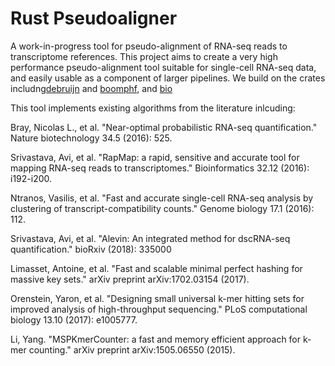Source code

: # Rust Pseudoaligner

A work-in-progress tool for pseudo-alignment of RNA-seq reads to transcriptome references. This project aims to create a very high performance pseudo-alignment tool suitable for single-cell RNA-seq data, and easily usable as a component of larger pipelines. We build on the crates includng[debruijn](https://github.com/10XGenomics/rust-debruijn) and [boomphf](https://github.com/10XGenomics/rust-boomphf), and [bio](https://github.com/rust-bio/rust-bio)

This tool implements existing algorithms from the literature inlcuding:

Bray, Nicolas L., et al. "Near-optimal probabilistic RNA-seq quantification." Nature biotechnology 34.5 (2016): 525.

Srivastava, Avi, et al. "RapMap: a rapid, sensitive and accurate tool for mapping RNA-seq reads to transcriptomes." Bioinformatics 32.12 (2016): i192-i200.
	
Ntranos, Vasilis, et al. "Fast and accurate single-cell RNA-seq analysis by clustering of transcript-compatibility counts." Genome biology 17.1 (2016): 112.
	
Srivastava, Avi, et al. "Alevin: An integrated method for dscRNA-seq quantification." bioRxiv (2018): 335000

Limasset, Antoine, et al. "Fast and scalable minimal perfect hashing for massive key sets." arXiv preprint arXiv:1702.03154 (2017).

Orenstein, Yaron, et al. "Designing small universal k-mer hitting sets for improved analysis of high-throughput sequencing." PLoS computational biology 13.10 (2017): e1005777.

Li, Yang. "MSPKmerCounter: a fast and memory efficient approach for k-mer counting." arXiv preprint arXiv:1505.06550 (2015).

──────

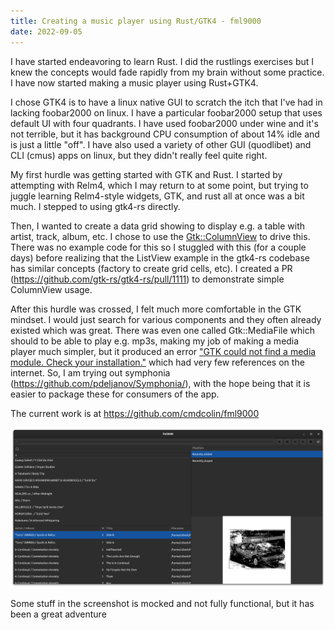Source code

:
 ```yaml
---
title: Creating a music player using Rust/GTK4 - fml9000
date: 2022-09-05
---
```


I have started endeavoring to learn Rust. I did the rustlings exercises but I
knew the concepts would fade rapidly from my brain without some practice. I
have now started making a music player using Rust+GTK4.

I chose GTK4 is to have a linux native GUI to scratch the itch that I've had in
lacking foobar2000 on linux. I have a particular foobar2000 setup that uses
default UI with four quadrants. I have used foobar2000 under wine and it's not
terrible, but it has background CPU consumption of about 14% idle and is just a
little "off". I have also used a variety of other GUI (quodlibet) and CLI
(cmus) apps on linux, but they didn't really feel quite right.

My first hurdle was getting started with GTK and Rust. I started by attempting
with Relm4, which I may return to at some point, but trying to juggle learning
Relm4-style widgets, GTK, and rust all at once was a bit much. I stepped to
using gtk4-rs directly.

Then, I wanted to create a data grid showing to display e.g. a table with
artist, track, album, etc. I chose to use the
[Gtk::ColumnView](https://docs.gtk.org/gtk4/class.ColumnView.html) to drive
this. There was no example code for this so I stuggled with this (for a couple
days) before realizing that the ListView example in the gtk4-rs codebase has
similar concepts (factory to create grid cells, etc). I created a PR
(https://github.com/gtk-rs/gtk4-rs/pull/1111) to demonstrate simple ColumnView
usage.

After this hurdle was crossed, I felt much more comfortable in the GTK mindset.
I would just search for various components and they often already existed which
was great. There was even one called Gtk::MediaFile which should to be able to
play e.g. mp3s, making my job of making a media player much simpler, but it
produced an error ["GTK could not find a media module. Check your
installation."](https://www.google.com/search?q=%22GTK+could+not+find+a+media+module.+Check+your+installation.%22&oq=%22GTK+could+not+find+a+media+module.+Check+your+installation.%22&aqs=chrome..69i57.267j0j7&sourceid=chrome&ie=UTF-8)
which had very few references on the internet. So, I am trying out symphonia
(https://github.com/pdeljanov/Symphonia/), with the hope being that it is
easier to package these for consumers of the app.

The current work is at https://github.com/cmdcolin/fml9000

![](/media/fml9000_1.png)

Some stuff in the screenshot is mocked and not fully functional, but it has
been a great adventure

──────

PROBLEM DETAILS -> Every line where "which" appears must be returned from the listing above.

SOLVED EXERCISE ->
with Relm4, which I may return to at some point, but trying to juggle learning
I would just search for various components and they often already existed which
was great. There was even one called Gtk::MediaFile which should to be able to
which had very few references on the internet. So, I am trying out symphonia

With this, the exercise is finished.